(Stored entries)
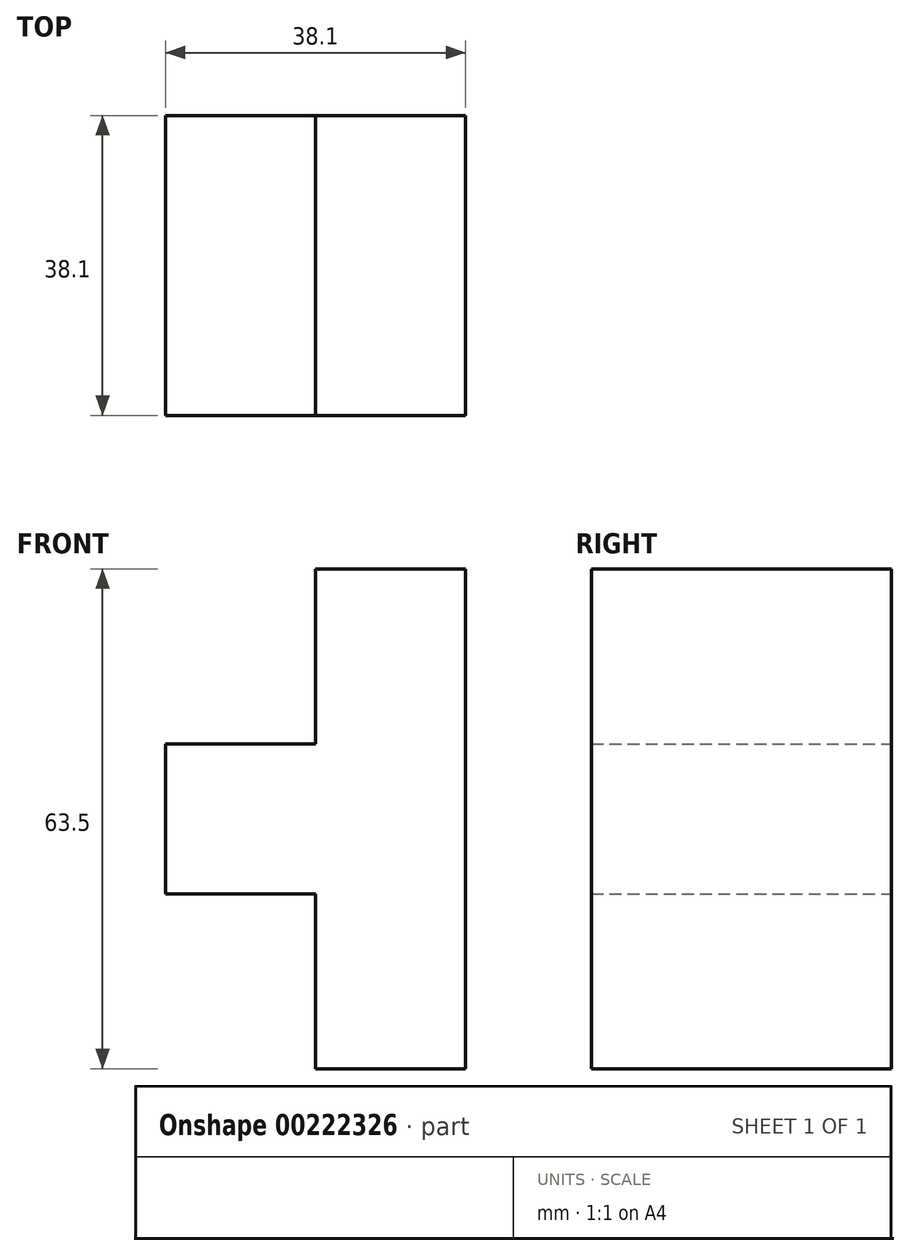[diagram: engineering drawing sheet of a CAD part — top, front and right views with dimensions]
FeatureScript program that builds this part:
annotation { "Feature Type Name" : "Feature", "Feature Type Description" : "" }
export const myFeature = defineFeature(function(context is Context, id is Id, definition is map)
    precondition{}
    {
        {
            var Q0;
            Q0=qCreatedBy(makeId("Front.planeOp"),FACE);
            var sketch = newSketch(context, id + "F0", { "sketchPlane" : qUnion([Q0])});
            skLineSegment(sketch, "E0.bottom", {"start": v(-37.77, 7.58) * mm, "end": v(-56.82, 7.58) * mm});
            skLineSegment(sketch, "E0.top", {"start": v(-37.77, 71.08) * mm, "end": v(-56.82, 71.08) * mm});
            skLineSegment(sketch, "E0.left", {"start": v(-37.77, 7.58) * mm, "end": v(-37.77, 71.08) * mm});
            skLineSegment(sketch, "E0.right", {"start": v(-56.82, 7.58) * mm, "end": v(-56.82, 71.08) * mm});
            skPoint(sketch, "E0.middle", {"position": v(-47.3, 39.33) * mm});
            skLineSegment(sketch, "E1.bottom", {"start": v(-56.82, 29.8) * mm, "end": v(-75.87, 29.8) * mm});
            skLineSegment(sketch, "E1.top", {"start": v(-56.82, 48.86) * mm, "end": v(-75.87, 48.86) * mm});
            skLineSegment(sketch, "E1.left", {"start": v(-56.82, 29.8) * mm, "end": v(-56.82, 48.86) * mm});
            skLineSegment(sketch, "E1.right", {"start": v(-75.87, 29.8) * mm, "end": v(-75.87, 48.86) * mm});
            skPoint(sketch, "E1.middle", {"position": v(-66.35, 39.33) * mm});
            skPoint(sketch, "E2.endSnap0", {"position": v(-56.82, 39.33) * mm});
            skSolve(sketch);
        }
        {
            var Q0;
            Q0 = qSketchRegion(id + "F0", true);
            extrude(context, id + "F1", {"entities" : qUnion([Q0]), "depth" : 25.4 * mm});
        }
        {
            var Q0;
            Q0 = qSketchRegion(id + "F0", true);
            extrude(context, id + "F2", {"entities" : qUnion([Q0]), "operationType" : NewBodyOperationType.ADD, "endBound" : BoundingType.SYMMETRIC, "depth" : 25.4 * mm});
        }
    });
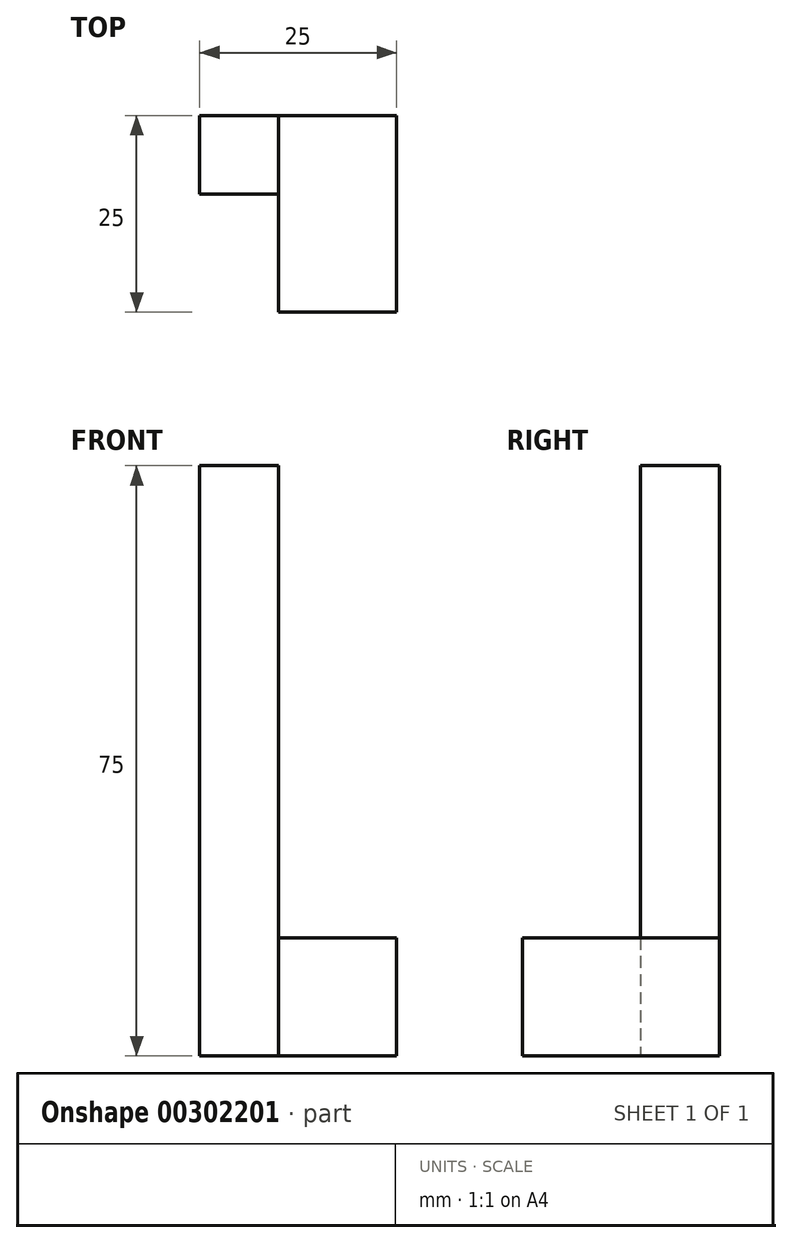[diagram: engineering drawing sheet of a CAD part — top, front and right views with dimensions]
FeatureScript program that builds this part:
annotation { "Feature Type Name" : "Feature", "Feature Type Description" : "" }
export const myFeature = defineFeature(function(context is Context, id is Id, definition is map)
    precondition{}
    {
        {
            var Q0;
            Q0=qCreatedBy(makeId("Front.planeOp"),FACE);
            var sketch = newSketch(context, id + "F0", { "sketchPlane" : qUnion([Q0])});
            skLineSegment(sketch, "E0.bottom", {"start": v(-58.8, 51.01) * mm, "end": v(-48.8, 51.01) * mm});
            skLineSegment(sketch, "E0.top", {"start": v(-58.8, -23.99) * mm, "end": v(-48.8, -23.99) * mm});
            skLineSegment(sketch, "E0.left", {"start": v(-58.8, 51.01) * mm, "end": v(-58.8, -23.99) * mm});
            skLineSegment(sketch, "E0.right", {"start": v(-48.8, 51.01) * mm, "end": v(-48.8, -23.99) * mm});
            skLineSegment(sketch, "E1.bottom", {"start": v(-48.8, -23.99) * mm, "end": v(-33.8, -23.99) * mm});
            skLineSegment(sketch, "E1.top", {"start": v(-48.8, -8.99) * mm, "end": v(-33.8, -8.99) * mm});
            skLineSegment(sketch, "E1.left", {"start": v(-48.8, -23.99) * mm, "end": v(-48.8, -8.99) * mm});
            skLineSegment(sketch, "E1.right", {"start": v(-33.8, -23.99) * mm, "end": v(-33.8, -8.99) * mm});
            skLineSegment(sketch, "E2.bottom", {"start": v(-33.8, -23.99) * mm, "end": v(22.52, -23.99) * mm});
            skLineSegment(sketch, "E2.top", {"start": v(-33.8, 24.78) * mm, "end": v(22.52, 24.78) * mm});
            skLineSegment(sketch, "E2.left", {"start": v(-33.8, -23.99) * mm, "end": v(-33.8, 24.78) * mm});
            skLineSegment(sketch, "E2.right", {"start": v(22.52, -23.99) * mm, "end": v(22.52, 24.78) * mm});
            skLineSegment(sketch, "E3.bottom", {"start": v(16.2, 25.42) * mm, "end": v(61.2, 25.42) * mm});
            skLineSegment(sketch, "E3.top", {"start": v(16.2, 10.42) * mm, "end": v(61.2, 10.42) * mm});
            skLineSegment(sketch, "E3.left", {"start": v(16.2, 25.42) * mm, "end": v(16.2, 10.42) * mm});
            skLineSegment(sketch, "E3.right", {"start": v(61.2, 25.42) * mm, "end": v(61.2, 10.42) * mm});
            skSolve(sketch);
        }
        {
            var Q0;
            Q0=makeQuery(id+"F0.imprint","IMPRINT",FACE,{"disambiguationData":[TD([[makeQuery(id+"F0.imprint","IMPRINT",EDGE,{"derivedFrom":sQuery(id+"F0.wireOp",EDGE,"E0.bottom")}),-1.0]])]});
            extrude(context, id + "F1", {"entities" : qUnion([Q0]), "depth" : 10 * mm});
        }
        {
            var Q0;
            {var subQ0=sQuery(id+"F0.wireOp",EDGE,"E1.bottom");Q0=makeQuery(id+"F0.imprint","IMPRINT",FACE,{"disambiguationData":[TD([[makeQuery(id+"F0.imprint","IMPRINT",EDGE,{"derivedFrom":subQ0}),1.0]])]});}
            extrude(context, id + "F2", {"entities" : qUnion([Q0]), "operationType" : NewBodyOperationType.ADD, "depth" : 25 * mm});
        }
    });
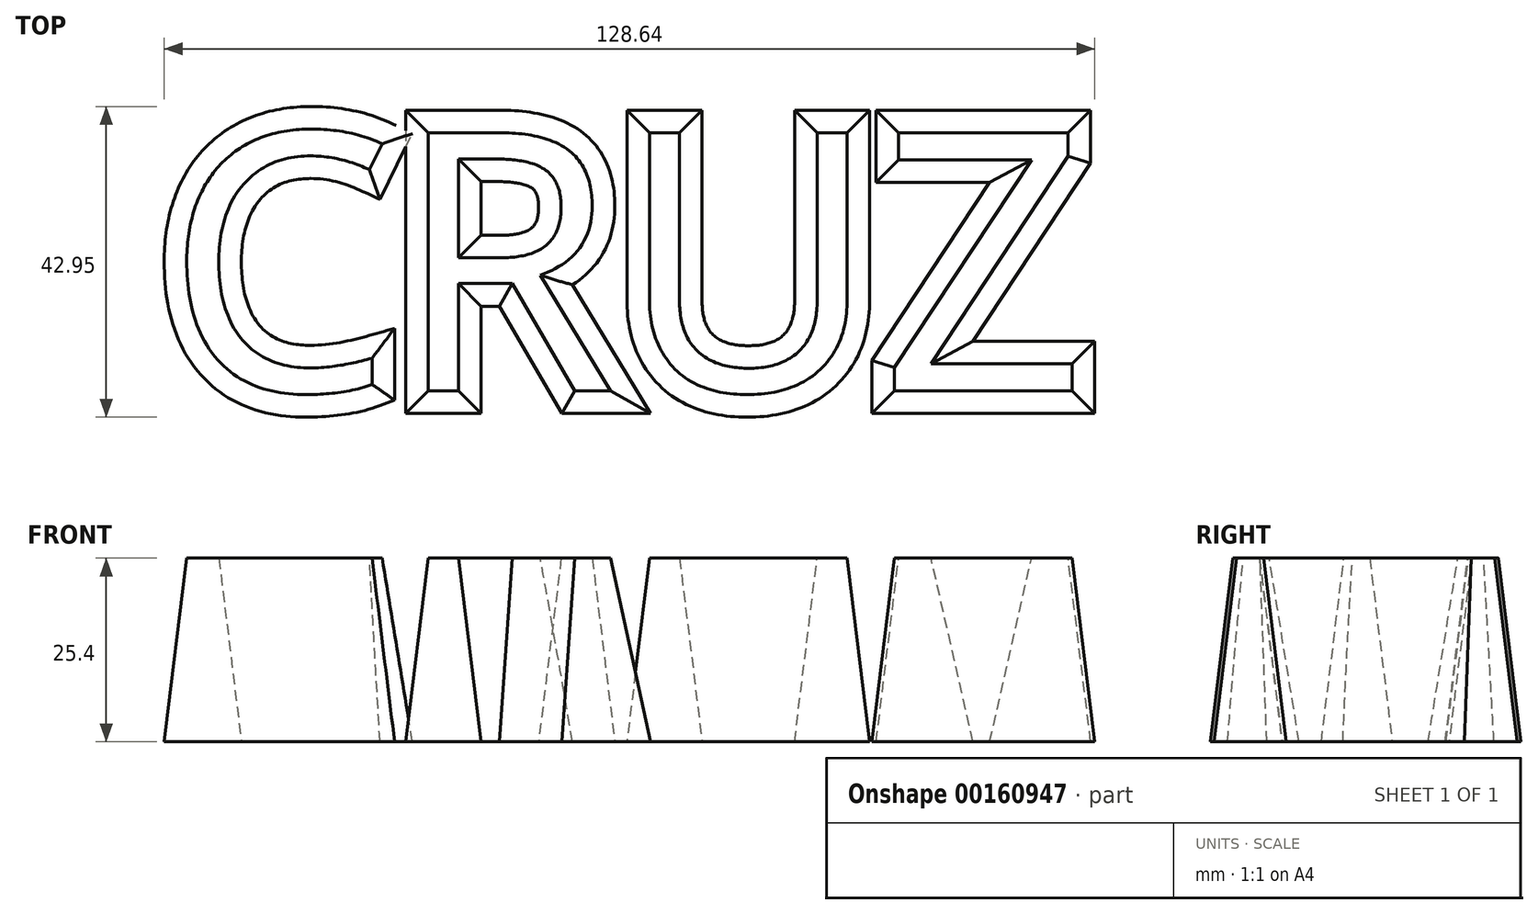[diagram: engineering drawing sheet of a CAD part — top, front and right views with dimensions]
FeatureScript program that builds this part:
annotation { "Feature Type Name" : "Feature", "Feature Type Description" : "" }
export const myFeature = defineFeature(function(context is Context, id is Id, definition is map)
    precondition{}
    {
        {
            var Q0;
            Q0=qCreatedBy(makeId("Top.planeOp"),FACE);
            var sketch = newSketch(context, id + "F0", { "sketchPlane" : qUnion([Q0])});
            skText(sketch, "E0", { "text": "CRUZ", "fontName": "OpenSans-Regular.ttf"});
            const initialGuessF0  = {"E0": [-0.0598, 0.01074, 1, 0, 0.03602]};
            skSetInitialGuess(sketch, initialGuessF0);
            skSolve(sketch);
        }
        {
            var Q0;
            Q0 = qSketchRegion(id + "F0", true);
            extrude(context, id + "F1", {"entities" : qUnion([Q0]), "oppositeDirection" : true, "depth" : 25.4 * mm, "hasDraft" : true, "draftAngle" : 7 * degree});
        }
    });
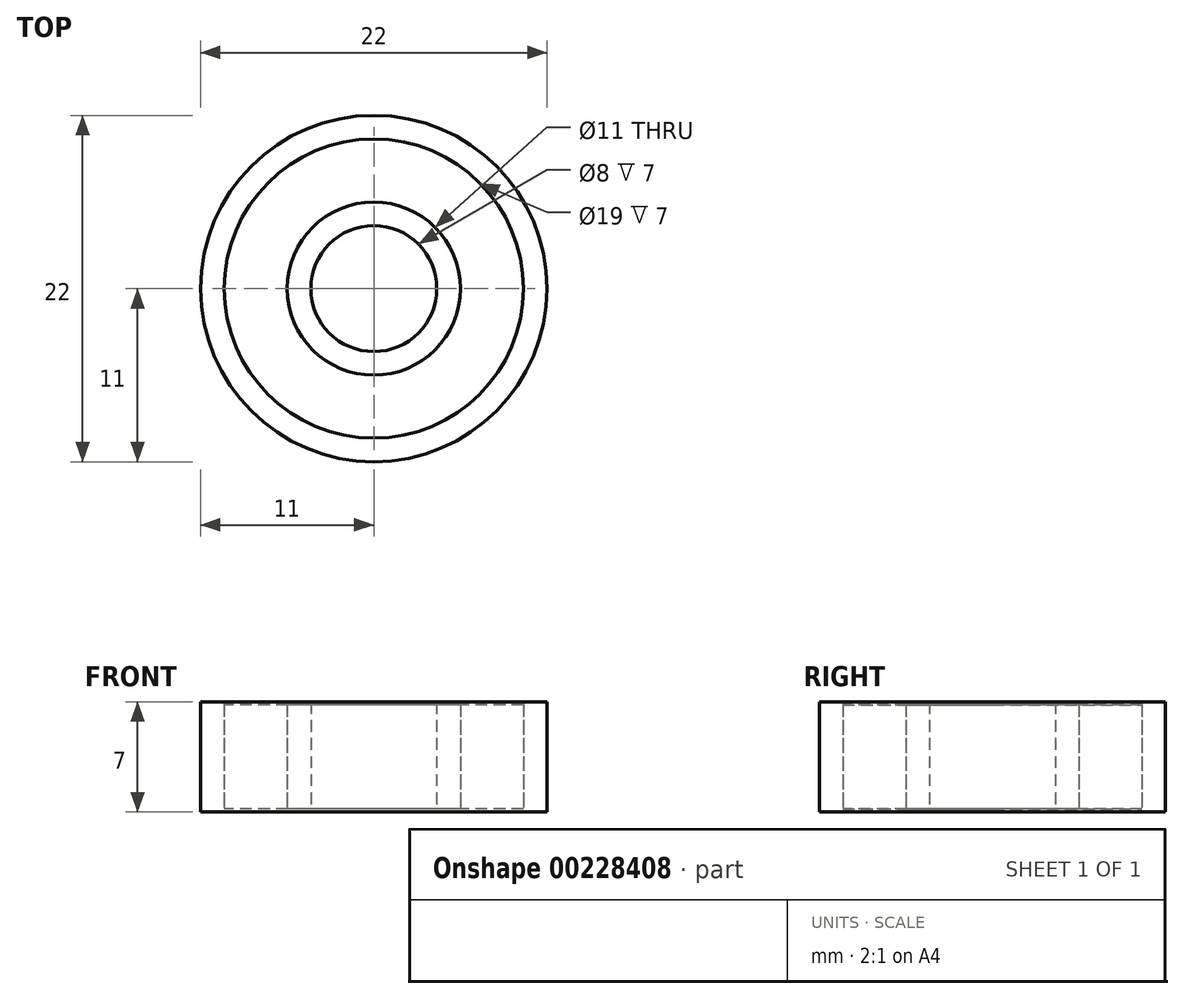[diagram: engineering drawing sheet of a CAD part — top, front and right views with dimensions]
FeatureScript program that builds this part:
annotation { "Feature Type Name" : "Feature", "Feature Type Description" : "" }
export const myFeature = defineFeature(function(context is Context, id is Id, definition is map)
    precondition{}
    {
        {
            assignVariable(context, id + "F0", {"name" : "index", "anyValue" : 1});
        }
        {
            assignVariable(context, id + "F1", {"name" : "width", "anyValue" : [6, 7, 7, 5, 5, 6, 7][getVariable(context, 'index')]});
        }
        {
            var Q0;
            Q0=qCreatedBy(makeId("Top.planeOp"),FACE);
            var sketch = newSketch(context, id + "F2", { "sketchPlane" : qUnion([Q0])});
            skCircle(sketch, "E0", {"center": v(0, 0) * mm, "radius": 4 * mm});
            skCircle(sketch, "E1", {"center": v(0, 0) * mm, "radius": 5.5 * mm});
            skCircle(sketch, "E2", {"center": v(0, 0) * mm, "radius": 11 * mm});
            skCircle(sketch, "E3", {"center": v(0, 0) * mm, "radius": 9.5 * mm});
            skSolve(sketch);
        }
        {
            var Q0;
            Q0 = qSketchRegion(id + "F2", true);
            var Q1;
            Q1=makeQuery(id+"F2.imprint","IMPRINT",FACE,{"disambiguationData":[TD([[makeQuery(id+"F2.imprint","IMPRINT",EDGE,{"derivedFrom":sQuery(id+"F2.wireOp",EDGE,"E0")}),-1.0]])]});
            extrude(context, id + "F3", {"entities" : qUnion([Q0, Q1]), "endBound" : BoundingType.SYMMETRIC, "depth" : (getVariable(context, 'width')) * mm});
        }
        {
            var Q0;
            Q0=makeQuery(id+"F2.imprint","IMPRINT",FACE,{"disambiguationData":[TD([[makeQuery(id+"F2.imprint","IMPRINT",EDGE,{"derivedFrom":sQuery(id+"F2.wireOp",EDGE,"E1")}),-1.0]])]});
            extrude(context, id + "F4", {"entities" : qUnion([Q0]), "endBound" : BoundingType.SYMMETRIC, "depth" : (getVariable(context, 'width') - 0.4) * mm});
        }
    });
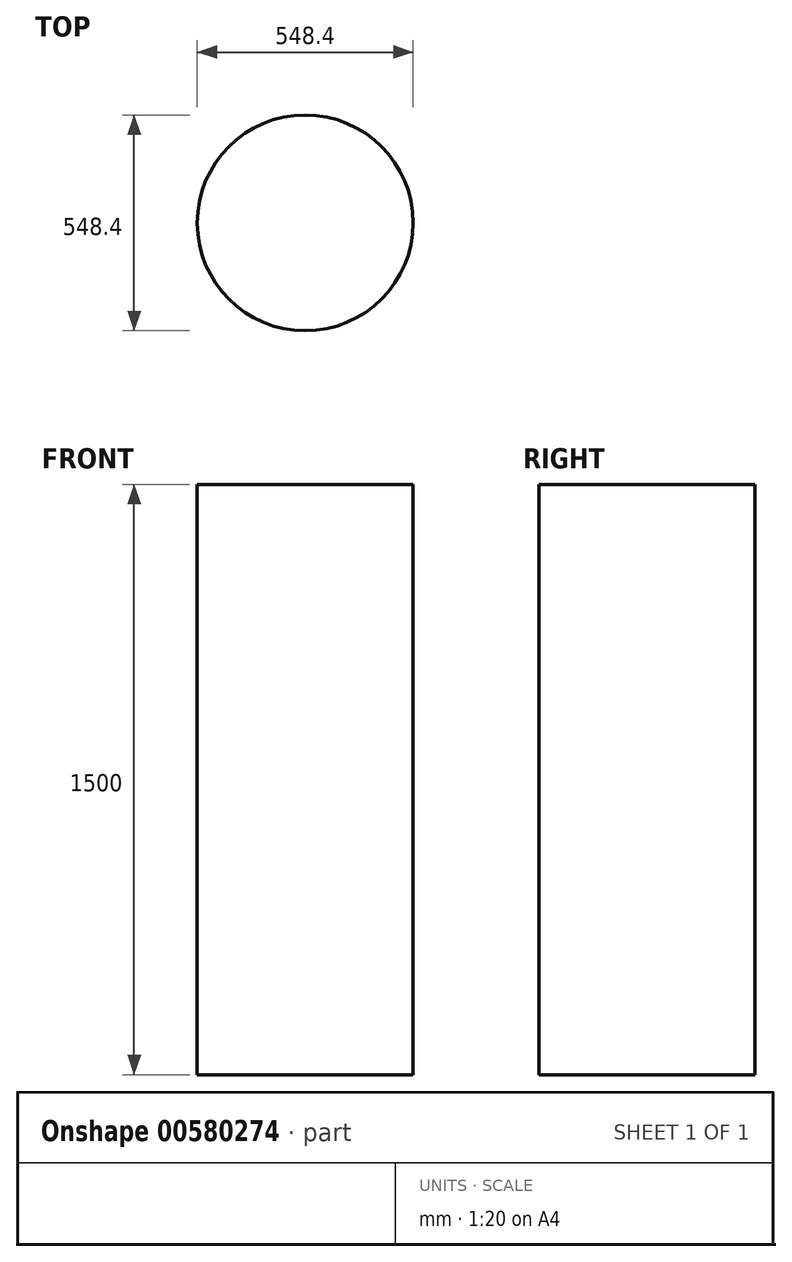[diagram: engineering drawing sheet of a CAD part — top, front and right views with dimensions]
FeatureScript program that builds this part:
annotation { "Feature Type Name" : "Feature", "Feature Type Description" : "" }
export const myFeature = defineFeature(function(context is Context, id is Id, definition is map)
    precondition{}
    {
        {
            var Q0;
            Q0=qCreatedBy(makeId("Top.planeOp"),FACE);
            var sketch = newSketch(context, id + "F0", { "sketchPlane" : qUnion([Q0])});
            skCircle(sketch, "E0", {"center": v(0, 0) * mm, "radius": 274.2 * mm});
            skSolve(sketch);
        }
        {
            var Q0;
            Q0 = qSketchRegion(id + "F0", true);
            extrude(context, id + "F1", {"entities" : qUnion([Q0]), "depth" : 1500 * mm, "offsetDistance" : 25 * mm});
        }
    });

*The exercise:* Write out the data above word for word, starting at its first line and stopping after the line that contains "v(-47.3, 39.33) *". Leave the pictures out of your answer.

*Solution:*
[diagram: engineering drawing sheet of a CAD part — top, front and right views with dimensions]
FeatureScript program that builds this part:
annotation { "Feature Type Name" : "Feature", "Feature Type Description" : "" }
export const myFeature = defineFeature(function(context is Context, id is Id, definition is map)
    precondition{}
    {
        {
            var Q0;
            Q0=qCreatedBy(makeId("Front.planeOp"),FACE);
            var sketch = newSketch(context, id + "F0", { "sketchPlane" : qUnion([Q0])});
            skLineSegment(sketch, "E0.bottom", {"start": v(-37.77, 7.58) * mm, "end": v(-56.82, 7.58) * mm});
            skLineSegment(sketch, "E0.top", {"start": v(-37.77, 71.08) * mm, "end": v(-56.82, 71.08) * mm});
            skLineSegment(sketch, "E0.left", {"start": v(-37.77, 7.58) * mm, "end": v(-37.77, 71.08) * mm});
            skLineSegment(sketch, "E0.right", {"start": v(-56.82, 7.58) * mm, "end": v(-56.82, 71.08) * mm});
            skPoint(sketch, "E0.middle", {"position": v(-47.3, 39.33) * mm});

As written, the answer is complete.